Qualities of Expertise

Gaining expertise is difficult enough, but how can you tell if yourself (or someone else) has reached expert status? Unfortunately, multiple-choice tests are ineffective predictors since the benefit of expertise is being able to conjure up complex, situational-dependent solutions where there is no “correct” answer.

One of the simpler ideas is to see how long someone has been in an industry (say, 10+ years) and give them the benefit of the doubt. Surprisingly, for programmers at least, “programming experience gained in industry does not appear to have any effect whatsoever on quality and productivity.”1 Ironically, what does increase with experience is the confidence in your incorrect decisions.2

If you have the same one year of experience, ten years in a row, is that nine years of experience?3 Putting the time in is not necessarily effective. You need a strong feedback loop that allows you to hone your decision making and see what is effective,4 and an opportunity to vary and increase the difficulty and scope of your work.

To find expertise, we’ll need to look beyond the CV, using some generalized qualities across different domains.

Discrimination of subtle differences

The ability to make fine discriminations between similar, but not equivalent, cases is a defining skill of experts.

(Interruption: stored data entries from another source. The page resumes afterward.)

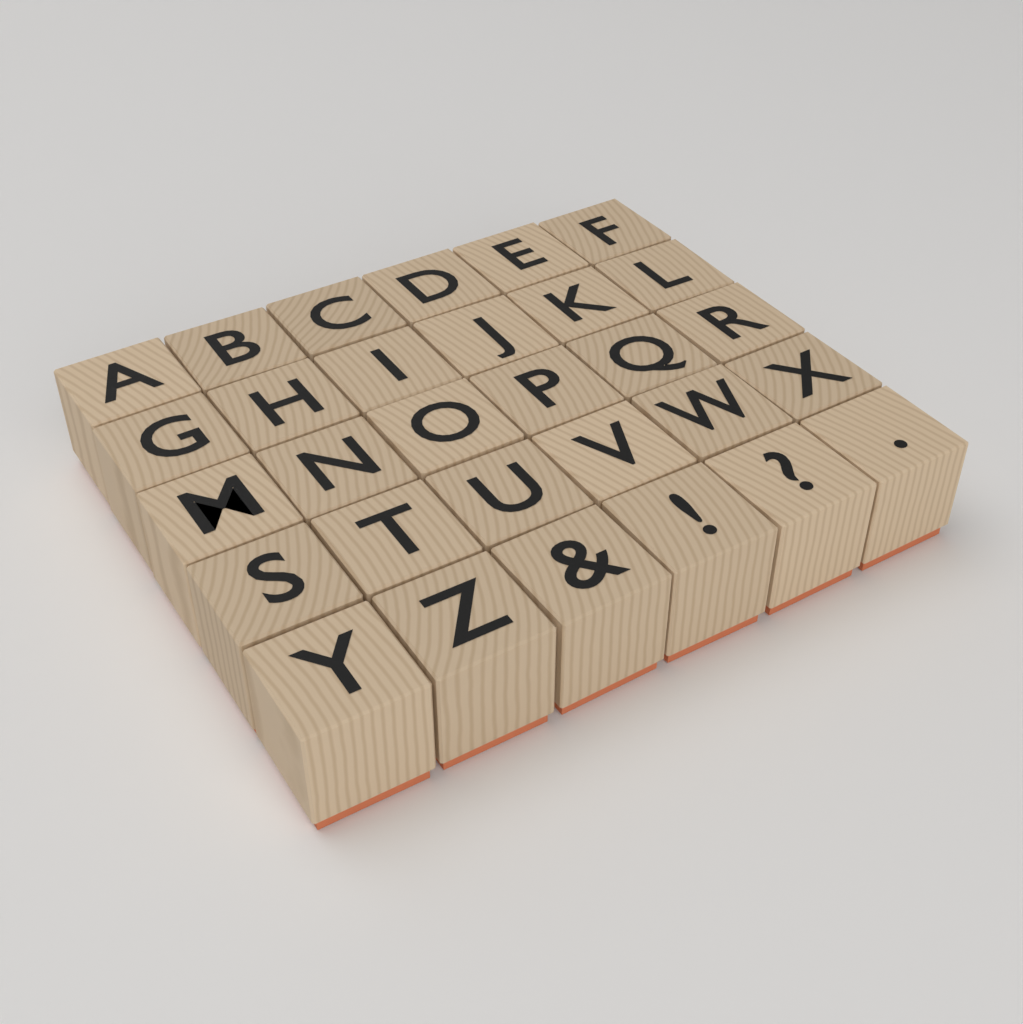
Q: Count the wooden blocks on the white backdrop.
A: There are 30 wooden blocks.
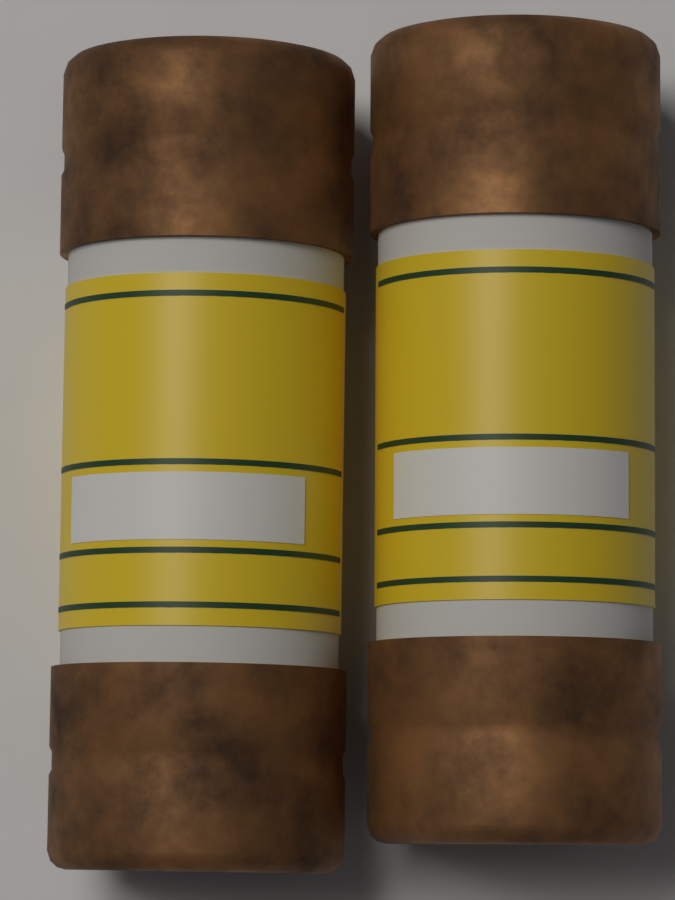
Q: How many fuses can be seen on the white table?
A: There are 2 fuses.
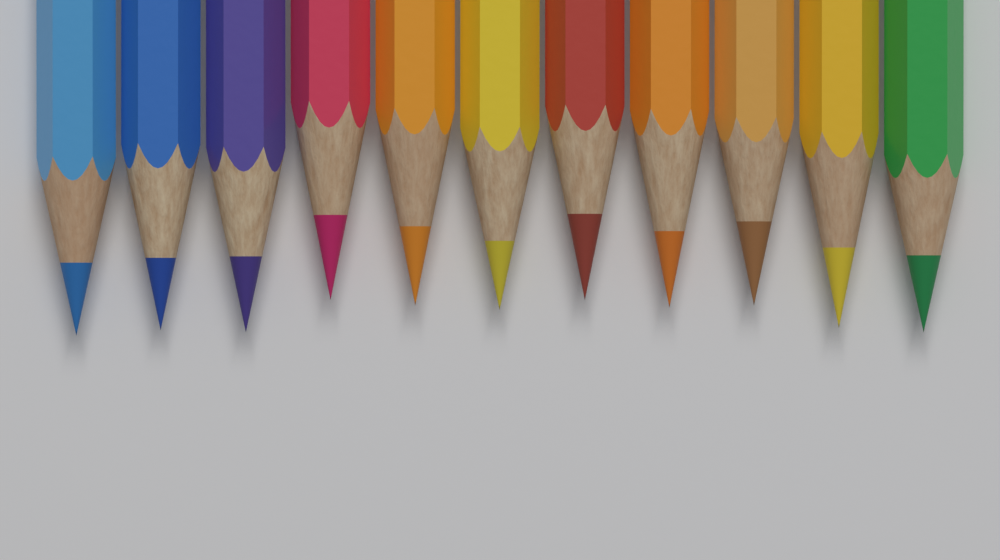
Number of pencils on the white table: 11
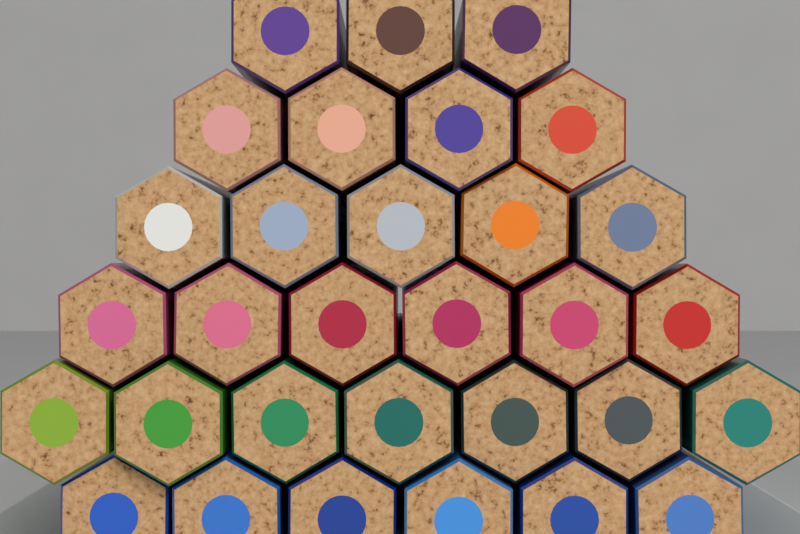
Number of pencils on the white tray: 31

Empirical evaluation of the effects of experience on code quality and programmer productivity: an exploratory study

One of the most chill shows I watch is The Repair Shop. It’s a team of repair experts, taking worn down heirloom objects and returning them to their former glory. In one episode, art conservation expert Lucia Sclaisi is shown restoring a damaged painting. Where I see an old painting with a hole in it, Sclaisi sees:

  • the time period
  • the likely artist
  • the style
  • what has sullied the surface based on the color of the grime (she identified it as nicotine)
  • how highly finished it is and what finish is used (and thus how to best clean it)
  • and surely much more they didn’t show/I missed.

An expert can get information from clues that the novice didn’t even realize existed.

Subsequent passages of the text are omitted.